What is being asked: Could you set out each line of the data below as a numbered list, skipping blank lines and leaving the pictures out?

____ Data shown

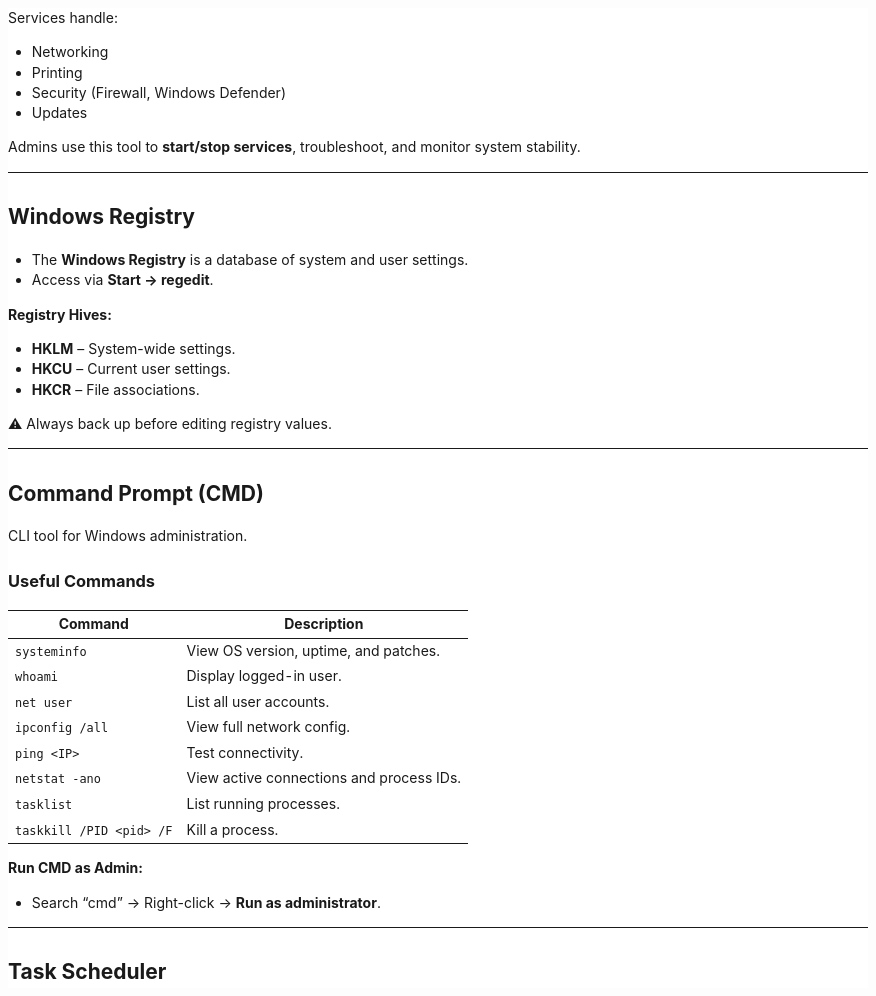 Services handle:
- Networking
- Printing
- Security (Firewall, Windows Defender)
- Updates

Admins use this tool to **start/stop services**, troubleshoot, and monitor system stability.

---

## Windows Registry

- The **Windows Registry** is a database of system and user settings.
- Access via **Start → regedit**.

**Registry Hives:**
- **HKLM** – System-wide settings.
- **HKCU** – Current user settings.
- **HKCR** – File associations.

⚠️ Always back up before editing registry values.

---

## Command Prompt (CMD)

CLI tool for Windows administration.

### Useful Commands
| Command | Description |
|----------|-------------|
| `systeminfo` | View OS version, uptime, and patches. |
| `whoami` | Display logged-in user. |
| `net user` | List all user accounts. |
| `ipconfig /all` | View full network config. |
| `ping <IP>` | Test connectivity. |
| `netstat -ano` | View active connections and process IDs. |
| `tasklist` | List running processes. |
| `taskkill /PID <pid> /F` | Kill a process. |

**Run CMD as Admin:**
- Search “cmd” → Right-click → **Run as administrator**.

---

## Task Scheduler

________

Expected answer:
1.  Services handle:
2. - Networking
3. - Printing
4. - Security (Firewall, Windows Defender)
5. - Updates
6. Admins use this tool to **start/stop services**, troubleshoot, and monitor system stability.
7. ---
8. ## Windows Registry
9. - The **Windows Registry** is a database of system and user settings.
10. - Access via **Start → regedit**.
11. **Registry Hives:**
12. - **HKLM** – System-wide settings.
13. - **HKCU** – Current user settings.
14. - **HKCR** – File associations.
15. ⚠️ Always back up before editing registry values.
16. ---
17. ## Command Prompt (CMD)
18. CLI tool for Windows administration.
19. ### Useful Commands
20. | Command | Description |
21. |----------|-------------|
22. | `systeminfo` | View OS version, uptime, and patches. |
23. | `whoami` | Display logged-in user. |
24. | `net user` | List all user accounts. |
25. | `ipconfig /all` | View full network config. |
26. | `ping <IP>` | Test connectivity. |
27. | `netstat -ano` | View active connections and process IDs. |
28. | `tasklist` | List running processes. |
29. | `taskkill /PID <pid> /F` | Kill a process. |
30. **Run CMD as Admin:**
31. - Search “cmd” → Right-click → **Run as administrator**.
32. ---
33. ## Task Scheduler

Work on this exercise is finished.